The thesis attempts to argue for the usefulness of the notion of multi-layered personal narrative as a new way of talking about human experience. It originates from the reading of the Changeux-Ricoeur Dialogue, What makes us think? which explores where and how science and philosophy meets. It develops from an attempt to formulate a “third discourse” suggested in the Changeux-Ricoeur Dialogue which may bridge science and philosophy and clarify the contemporary role of religion. It involves dialoguing with the theological methodology outlined in Alister McGrath’s Scientific Theology in such formulation.
This notion of multi-layered personal narrative shares the optimism of Jean-Changeux that advances in neuroscience will help us understand and describe human experience and behaviour better. It also shares with Paul Ricoeur his caution that there are limits in the scientific method, and one should not confuse correlation with identity in our interpretation of the scientific data. It adopts McGrath’s notion that both science and theology are looking at the same nature and reality and operating a posteriori. It addresses the problem of dualism (the theological notion of soul and the philosophical notion of mind) but attempts to see that as semantic rather than ontological. It accepts the contribution of science and uses its materialist language but in a way that is methodological and non-reductionist rather than ontological and eliminative (the scientific notion of “nothing but the brain”).
This notion of multi-layered personal narrative also considers the issues of postmodernism and deconstruction but approaches that via Ricoeur’s dialectic between hermeneutics of renewal and hermeneutics of suspicion and sees human experience as not just constructed and relative but has a reality base. This dialectic between hermeneutics of renewal and suspicion promotes mediation of apparently mutually exclusive and conflicting discourses into constructive and ongoing dialogues and towards a deeper and better formulated discourse that does not impoverish human experience and does not restrict itself with premature and unwarranted synthesis. It concurs with McGrath’s idea that both science and theology involves provisional modeling (theory) subject to ongoing modifications informed by other advances in other academic disciplines, shifts of traditional paradigm, and changes of the focus of their own community. It is compatible with McGrath’s dialogue with critical realism and the notion of stratification to argue for a multilayered discourse as “ontology informs epistemology.”

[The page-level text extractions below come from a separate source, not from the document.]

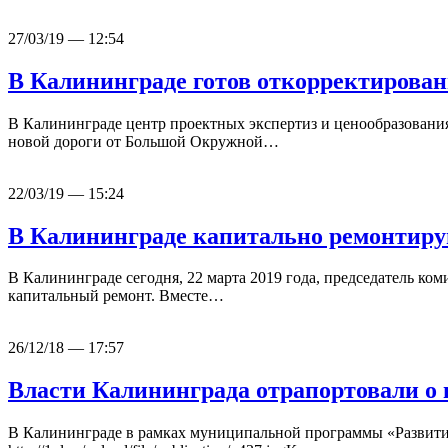
27/03/19 — 12:54
В Калининграде готов откорректирован
В Калининграде центр проектных экспертиз и ценообразовани
новой дороги от Большой Окружной…
22/03/19 — 15:24
В Калининграде капитально ремонтир
В Калининграде сегодня, 22 марта 2019 года, председатель ко
капитальный ремонт. Вместе…
26/12/18 — 17:57
Власти Калининграда отрапортовали о
В Калининграде в рамках муниципальной программы «Развити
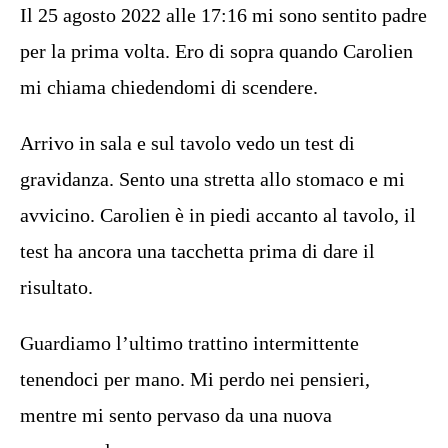
Il 25 agosto 2022 alle 17:16 mi sono sentito padre
per la prima volta. Ero di sopra quando Carolien
mi chiama chiedendomi di scendere.
Arrivo in sala e sul tavolo vedo un test di
gravidanza. Sento una stretta allo stomaco e mi
avvicino. Carolien è in piedi accanto al tavolo, il
test ha ancora una tacchetta prima di dare il
risultato.
Guardiamo l’ultimo trattino intermittente
tenendoci per mano. Mi perdo nei pensieri,
mentre mi sento pervaso da una nuova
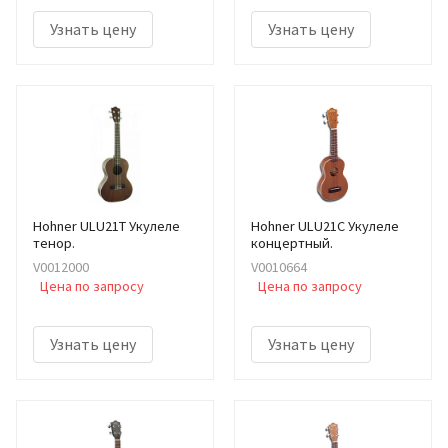
Узнать цену
Узнать цену
Hohner ULU21T Укулеле
Hohner ULU21C Укулеле
тенор.
концертный.
V0012000
V0010664
Цена по запросу
Цена по запросу
Узнать цену
Узнать цену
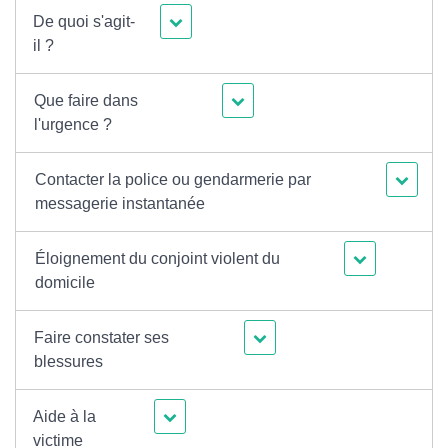
De quoi s'agit-
il ?
Que faire dans
l'urgence ?
Contacter la police ou gendarmerie par
messagerie instantanée
Éloignement du conjoint violent du
domicile
Faire constater ses
blessures
Aide à la
victime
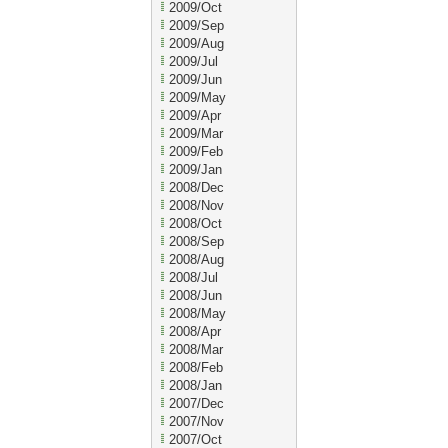
2009/Oct
2009/Sep
2009/Aug
2009/Jul
2009/Jun
2009/May
2009/Apr
2009/Mar
2009/Feb
2009/Jan
2008/Dec
2008/Nov
2008/Oct
2008/Sep
2008/Aug
2008/Jul
2008/Jun
2008/May
2008/Apr
2008/Mar
2008/Feb
2008/Jan
2007/Dec
2007/Nov
2007/Oct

Following the optimism of Changeux on sciences, the dialectic between hermeneutics of renewal, and suspicion of Ricoeur and McGrath’s theological method of stratification as informed by critical realism, this notion of multi-layered personal narrative provides a new way of talking about human experience that is informed by the never-ending advances in neuroscience, facilitated by the ongoing dialogue between various discourses through the mediation of the philosophical hermeneutics of renewal and the continuing engagement with a theological anthropology that observes facts and reason.